[Listed entries — start]

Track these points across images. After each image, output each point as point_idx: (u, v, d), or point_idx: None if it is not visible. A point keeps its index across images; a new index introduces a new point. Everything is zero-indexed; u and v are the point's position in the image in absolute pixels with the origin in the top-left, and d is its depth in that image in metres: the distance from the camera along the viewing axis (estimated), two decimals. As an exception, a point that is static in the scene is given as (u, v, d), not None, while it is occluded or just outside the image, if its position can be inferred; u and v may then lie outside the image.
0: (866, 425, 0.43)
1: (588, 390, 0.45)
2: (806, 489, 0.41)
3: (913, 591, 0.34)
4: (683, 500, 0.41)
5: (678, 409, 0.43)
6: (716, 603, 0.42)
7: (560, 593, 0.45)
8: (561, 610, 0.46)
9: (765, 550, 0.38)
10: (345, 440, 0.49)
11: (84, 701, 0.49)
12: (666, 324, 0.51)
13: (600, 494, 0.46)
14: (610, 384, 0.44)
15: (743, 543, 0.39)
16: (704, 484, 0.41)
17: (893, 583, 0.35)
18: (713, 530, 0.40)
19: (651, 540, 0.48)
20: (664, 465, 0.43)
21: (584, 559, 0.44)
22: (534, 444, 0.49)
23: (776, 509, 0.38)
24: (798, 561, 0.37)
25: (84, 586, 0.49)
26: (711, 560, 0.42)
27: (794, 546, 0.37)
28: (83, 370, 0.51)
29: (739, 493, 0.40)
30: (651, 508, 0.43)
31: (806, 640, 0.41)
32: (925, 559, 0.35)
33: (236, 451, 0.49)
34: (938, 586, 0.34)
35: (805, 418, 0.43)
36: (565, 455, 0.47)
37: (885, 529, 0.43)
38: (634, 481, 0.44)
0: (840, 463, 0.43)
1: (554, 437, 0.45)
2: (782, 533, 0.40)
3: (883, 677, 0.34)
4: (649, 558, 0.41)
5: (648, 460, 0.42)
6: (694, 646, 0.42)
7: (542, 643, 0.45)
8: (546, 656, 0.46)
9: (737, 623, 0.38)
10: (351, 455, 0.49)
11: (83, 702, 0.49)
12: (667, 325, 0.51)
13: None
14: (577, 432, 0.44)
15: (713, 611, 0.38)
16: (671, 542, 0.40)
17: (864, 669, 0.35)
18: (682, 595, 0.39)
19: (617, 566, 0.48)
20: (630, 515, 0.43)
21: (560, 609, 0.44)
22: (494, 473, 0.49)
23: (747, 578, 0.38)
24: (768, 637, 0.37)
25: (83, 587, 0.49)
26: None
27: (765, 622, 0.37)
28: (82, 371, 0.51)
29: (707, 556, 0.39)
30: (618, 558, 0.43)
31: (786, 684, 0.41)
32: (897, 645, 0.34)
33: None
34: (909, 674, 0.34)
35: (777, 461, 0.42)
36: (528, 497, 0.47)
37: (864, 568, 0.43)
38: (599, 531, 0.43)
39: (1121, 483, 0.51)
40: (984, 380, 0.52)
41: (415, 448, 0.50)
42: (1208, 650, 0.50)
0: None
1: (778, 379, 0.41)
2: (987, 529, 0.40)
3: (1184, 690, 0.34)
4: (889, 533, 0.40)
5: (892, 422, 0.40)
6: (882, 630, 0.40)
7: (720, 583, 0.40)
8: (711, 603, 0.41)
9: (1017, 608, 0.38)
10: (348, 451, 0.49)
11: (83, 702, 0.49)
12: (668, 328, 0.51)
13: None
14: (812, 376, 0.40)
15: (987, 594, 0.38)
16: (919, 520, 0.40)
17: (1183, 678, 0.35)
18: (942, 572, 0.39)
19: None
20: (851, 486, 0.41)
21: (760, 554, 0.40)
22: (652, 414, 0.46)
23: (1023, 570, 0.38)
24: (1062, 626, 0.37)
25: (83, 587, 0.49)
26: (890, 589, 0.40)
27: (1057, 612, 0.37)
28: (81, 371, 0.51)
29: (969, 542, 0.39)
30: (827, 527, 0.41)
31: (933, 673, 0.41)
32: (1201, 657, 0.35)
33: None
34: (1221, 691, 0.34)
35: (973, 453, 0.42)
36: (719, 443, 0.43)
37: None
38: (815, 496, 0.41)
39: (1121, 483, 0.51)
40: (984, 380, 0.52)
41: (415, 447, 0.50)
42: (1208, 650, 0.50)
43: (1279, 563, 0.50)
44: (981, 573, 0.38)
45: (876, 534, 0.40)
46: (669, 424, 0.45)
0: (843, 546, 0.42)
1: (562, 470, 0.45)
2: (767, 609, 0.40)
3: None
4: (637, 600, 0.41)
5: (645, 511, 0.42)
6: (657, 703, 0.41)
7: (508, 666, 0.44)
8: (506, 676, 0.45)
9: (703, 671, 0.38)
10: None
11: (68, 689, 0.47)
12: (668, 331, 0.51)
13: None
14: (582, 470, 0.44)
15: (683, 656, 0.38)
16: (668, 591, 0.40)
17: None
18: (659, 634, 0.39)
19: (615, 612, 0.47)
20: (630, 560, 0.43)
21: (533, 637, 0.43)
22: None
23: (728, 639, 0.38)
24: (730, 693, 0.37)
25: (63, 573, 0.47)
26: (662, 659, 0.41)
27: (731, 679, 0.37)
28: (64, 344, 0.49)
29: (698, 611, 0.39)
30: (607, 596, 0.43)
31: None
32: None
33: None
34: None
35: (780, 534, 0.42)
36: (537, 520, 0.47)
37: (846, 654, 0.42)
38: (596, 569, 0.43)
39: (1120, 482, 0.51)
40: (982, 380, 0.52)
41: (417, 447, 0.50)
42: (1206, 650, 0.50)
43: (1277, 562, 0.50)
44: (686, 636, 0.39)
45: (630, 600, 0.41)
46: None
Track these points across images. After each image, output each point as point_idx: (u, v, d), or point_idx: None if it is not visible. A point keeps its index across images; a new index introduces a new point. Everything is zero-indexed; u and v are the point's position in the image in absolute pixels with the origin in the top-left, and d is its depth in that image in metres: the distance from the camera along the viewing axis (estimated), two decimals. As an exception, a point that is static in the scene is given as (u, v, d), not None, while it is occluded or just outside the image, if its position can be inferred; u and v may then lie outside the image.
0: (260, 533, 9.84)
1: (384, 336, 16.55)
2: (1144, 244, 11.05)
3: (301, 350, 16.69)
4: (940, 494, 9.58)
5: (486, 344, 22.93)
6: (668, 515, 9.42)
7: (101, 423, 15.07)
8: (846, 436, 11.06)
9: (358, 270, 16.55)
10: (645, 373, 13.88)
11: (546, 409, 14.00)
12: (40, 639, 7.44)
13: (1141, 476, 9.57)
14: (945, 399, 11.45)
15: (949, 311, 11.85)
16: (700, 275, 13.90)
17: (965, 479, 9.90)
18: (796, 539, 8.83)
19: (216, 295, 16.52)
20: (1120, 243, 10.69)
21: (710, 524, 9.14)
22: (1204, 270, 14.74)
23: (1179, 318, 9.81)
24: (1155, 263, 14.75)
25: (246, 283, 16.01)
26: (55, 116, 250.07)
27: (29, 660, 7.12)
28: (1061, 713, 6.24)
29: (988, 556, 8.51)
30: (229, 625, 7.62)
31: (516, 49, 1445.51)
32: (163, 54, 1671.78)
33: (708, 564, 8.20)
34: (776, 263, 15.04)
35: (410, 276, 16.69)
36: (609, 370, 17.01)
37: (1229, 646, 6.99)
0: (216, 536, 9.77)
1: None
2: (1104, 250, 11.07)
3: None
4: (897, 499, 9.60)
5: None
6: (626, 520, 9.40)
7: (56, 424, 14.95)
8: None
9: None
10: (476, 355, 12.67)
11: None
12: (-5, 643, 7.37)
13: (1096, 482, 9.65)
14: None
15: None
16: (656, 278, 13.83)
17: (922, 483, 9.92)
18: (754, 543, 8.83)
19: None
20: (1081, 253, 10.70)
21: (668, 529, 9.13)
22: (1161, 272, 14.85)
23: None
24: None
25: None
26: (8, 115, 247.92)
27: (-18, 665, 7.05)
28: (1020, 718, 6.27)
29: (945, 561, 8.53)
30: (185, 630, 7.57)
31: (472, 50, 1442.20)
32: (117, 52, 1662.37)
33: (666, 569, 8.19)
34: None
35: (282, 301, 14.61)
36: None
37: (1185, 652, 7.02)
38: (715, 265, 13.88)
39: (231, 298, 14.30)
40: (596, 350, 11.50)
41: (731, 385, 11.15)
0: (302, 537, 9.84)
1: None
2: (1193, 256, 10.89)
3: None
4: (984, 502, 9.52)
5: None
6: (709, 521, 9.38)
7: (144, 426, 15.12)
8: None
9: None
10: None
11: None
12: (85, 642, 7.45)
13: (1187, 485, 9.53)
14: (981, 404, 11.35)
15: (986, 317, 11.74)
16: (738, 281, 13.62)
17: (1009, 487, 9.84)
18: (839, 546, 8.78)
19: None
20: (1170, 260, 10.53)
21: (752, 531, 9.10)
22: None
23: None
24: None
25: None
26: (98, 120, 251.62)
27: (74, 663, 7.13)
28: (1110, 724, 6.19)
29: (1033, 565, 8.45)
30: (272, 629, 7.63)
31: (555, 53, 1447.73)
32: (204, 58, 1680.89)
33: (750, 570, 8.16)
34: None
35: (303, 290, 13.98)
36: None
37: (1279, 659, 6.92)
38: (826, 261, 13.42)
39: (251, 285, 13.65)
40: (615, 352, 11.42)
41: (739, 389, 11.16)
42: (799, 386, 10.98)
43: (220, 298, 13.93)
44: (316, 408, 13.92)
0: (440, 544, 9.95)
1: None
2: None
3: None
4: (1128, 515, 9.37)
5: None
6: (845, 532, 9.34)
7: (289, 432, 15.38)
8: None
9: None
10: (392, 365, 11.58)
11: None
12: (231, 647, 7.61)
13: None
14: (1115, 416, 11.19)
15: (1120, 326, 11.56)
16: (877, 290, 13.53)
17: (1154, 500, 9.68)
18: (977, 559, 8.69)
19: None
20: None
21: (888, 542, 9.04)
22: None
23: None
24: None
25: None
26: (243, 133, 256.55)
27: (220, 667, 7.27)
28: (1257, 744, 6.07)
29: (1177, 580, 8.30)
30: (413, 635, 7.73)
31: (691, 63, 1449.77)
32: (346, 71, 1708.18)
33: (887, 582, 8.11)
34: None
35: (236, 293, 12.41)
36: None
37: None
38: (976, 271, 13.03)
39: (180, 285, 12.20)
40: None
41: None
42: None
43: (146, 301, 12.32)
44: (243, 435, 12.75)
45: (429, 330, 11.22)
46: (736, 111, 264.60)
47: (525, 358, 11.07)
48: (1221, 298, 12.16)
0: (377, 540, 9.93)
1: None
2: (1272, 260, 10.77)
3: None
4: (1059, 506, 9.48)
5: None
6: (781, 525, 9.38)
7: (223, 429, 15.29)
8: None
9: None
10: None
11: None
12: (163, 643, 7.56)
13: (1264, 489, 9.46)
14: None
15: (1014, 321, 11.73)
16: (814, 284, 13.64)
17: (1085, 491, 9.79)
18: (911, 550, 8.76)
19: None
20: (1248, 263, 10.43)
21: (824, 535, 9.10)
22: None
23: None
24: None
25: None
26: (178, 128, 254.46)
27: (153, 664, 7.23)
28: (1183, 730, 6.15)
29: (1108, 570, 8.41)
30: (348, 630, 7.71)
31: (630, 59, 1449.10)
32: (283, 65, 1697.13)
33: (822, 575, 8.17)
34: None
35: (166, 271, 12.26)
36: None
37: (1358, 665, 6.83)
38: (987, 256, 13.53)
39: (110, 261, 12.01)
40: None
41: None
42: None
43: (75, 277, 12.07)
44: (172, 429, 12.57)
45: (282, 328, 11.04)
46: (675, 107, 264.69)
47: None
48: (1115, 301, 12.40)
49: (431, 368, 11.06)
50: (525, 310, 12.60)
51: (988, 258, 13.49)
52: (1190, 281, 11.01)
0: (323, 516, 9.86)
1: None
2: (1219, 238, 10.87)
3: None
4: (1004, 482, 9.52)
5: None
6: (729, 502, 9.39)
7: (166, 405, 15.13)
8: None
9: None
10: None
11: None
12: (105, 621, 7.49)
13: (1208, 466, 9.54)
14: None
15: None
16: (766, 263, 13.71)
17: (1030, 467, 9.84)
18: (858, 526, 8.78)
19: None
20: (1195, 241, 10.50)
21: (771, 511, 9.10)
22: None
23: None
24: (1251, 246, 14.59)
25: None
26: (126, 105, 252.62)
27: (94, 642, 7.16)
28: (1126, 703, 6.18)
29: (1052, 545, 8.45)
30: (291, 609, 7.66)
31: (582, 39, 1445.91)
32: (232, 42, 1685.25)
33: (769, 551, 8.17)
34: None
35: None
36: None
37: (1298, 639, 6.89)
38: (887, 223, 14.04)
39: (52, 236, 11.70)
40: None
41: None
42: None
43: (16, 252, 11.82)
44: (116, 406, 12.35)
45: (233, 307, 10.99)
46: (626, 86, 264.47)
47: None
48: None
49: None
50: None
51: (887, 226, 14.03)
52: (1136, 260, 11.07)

[Listed entries — finish]

◆ What is needed ◆
Among the entries above, locate the lines containing "1: (384, 336, 16.55)" and "28: (1061, 713, 6.24)", and transcribe exactly those two lines and all lines between.

◆ Task output ◆
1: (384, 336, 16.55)
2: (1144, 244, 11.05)
3: (301, 350, 16.69)
4: (940, 494, 9.58)
5: (486, 344, 22.93)
6: (668, 515, 9.42)
7: (101, 423, 15.07)
8: (846, 436, 11.06)
9: (358, 270, 16.55)
10: (645, 373, 13.88)
11: (546, 409, 14.00)
12: (40, 639, 7.44)
13: (1141, 476, 9.57)
14: (945, 399, 11.45)
15: (949, 311, 11.85)
16: (700, 275, 13.90)
17: (965, 479, 9.90)
18: (796, 539, 8.83)
19: (216, 295, 16.52)
20: (1120, 243, 10.69)
21: (710, 524, 9.14)
22: (1204, 270, 14.74)
23: (1179, 318, 9.81)
24: (1155, 263, 14.75)
25: (246, 283, 16.01)
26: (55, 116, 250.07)
27: (29, 660, 7.12)
28: (1061, 713, 6.24)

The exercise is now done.